Broderick: Courts amendment ‘a very dangerous thing’

Next month, Granite Staters will vote on a constitutional amendment that would let the Legislature regulate the state court’s operations. It’s “a very dangerous thing” warns former state Supreme Court Chief Justice John Broderick.

In an interview with the Concord Monitor editorial board, the UNH Law School Dean points out the Legislature already has oversight responsibilities for the courts by controlling the budget and sitting on the court’s judicial conduct and rules committees. This scope of this proposal, however, “would violate the separation of powers between the two branches of government,” said Broderick.

Courts are designed not to be places where majorities rule,” Broderick said. “But the state house is based on majority rule. We need a safe place, as Justice Souter would say, where you can be assured that politics does not influence the end result.

Broderick said lawmakers think the courts have too much power. If the Legislature gained control of court procedures, it would be able to appoint administrative judges and place them in specific counties, or eliminate them entirely, Broderick said.

It could also take over the duties of the judicial conduct committee. Broderick said he fears lawmakers would shift the committee’s authority to the House Redress of Grievances Committee revived by House Speaker Bill O’Brien, allowing judges to be “tortured for their views or their opinions.”


  • hannah

    We need a safe place, as Justice Souter would say, where you can be assured that politics does not influence the end result.

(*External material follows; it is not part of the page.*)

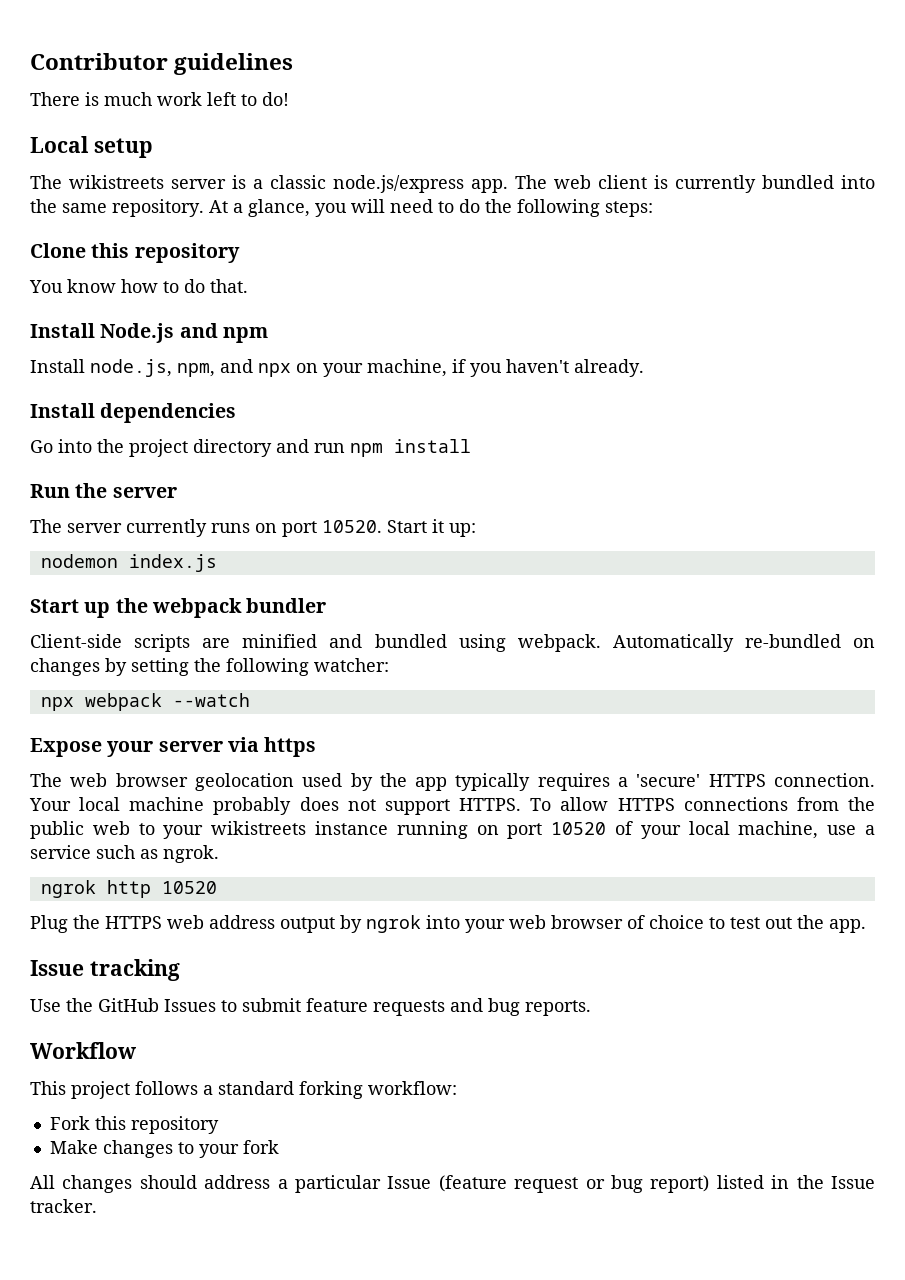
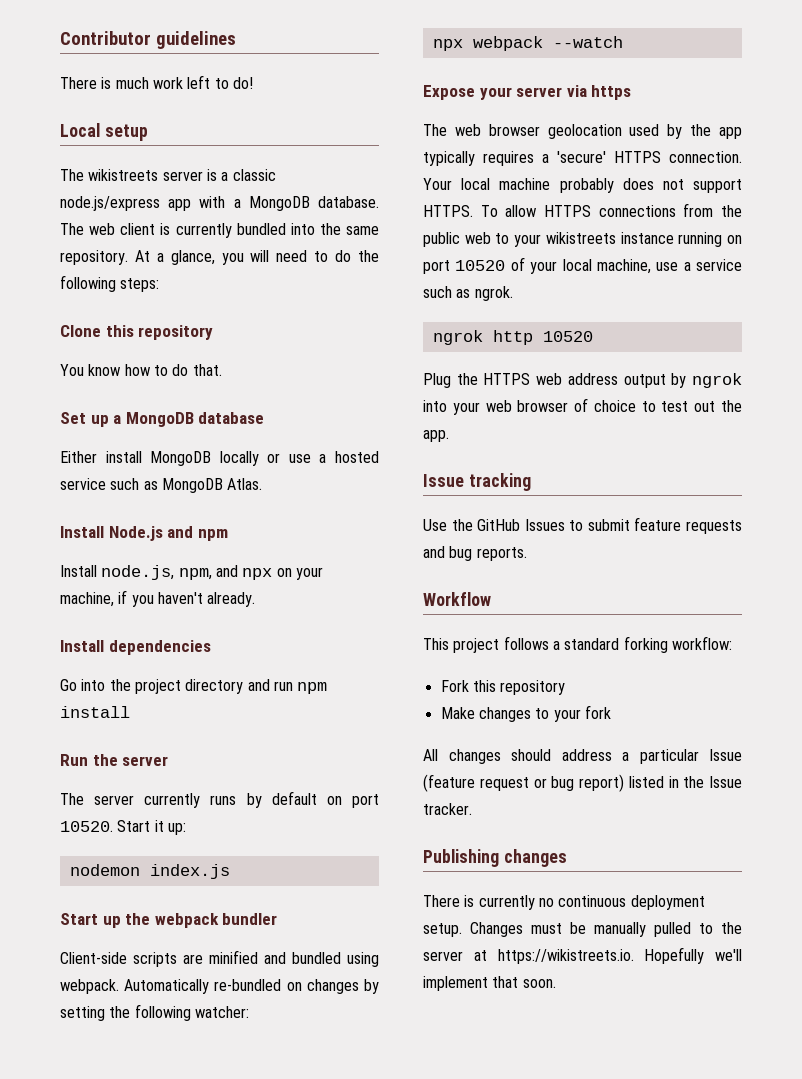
[471,179,508,193] app. -> [168,196,380,211] app with a MongoDB database.
(248, 286) none -> [60,412,265,427] [60,451,379,466] [60,478,263,493] // Set up a MongoDB database // Either install MongoDB locally or use a hosted service such as MongoDB Atlas.
(250, 528) none -> [246,791,317,808] by default
(97, 1206) none -> [423,849,567,867] [423,895,705,910] [423,922,742,937] [423,947,742,964] [423,976,556,991] // Publishing changes // There is currently no continuous deployment setup. Changes must be manually pulled to the server at https://wikistreets.io. Hopefully we'll implement that soon.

    The casual reader just assumes he’s talking about party partisanship and why a “safe place” would be needed is unclear.  Because what Roberts is actually talking about is the effort to wield power over the judiciary in the interest of coercion, rather than just and equitable behavior.
    Republicans have become convinced that the main purpose of our public corporations is to coerce the citizenry and, in that context, they perceive that the judiciary has not been a sufficiently coercive force to back the will of the legislators up. That agents of government are to be public servants is anathema to the hierarchists.
    It’s the difference between getting a fair shake and getting shaken.

  • Lucy Weber

    I was very glad to see this article mentioned here.  One other point that Dean Broderick makes is worth highlighting.  Here is how Dean Broderick phrases it:

    A voters’ guide approved by lawmakers gives an explanation for the amendment that is “decidedly misleading,” Broderick said.

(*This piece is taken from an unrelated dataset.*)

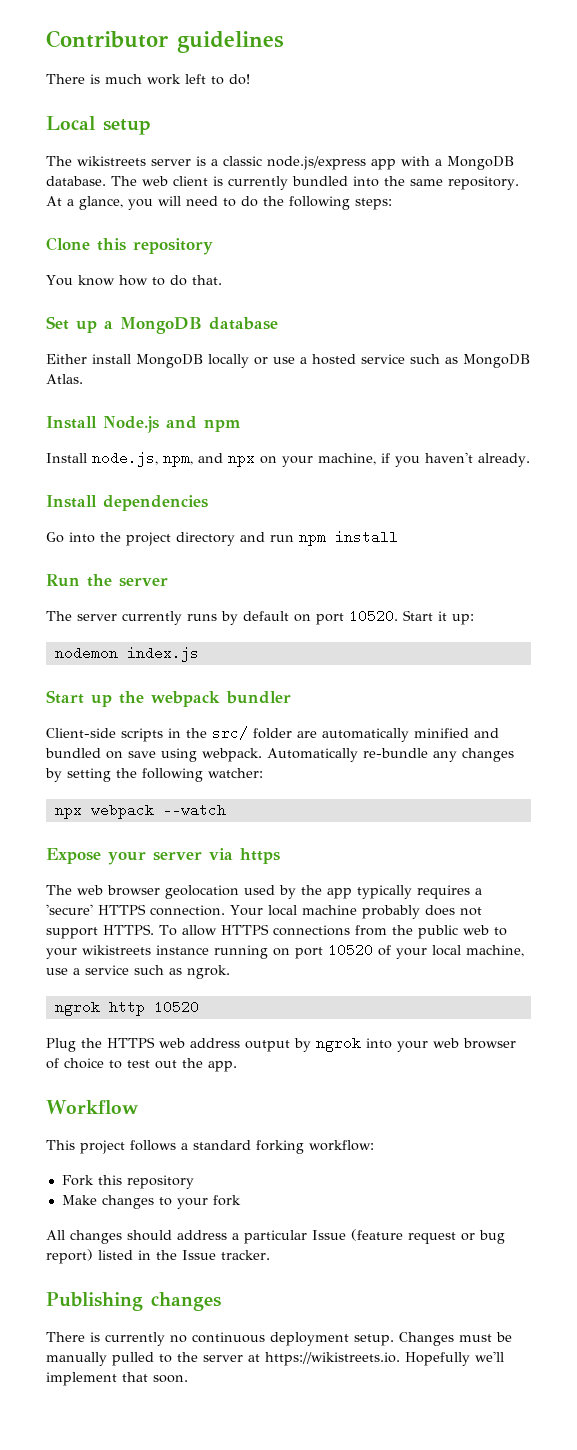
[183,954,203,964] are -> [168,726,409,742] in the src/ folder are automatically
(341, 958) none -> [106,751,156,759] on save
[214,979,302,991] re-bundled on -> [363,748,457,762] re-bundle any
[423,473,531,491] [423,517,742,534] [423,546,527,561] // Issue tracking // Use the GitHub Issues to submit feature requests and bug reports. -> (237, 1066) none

    Here is the sentence in the voters guide that troubles me:

    This article [Article 78-a] has caused confusion over whether court rules or legislative statute shall have priority.  (Emphasis added.)

    Having sat on the House Judiciary Committee throughout the hearings on this proposed amendment, I do not recall hearing any instances of confusion having been caused in the past.  What I heard was the testimony of people who do not like one or another aspect of what the court is doing, and those people want to be able to tell the courts what they will do and how to do it.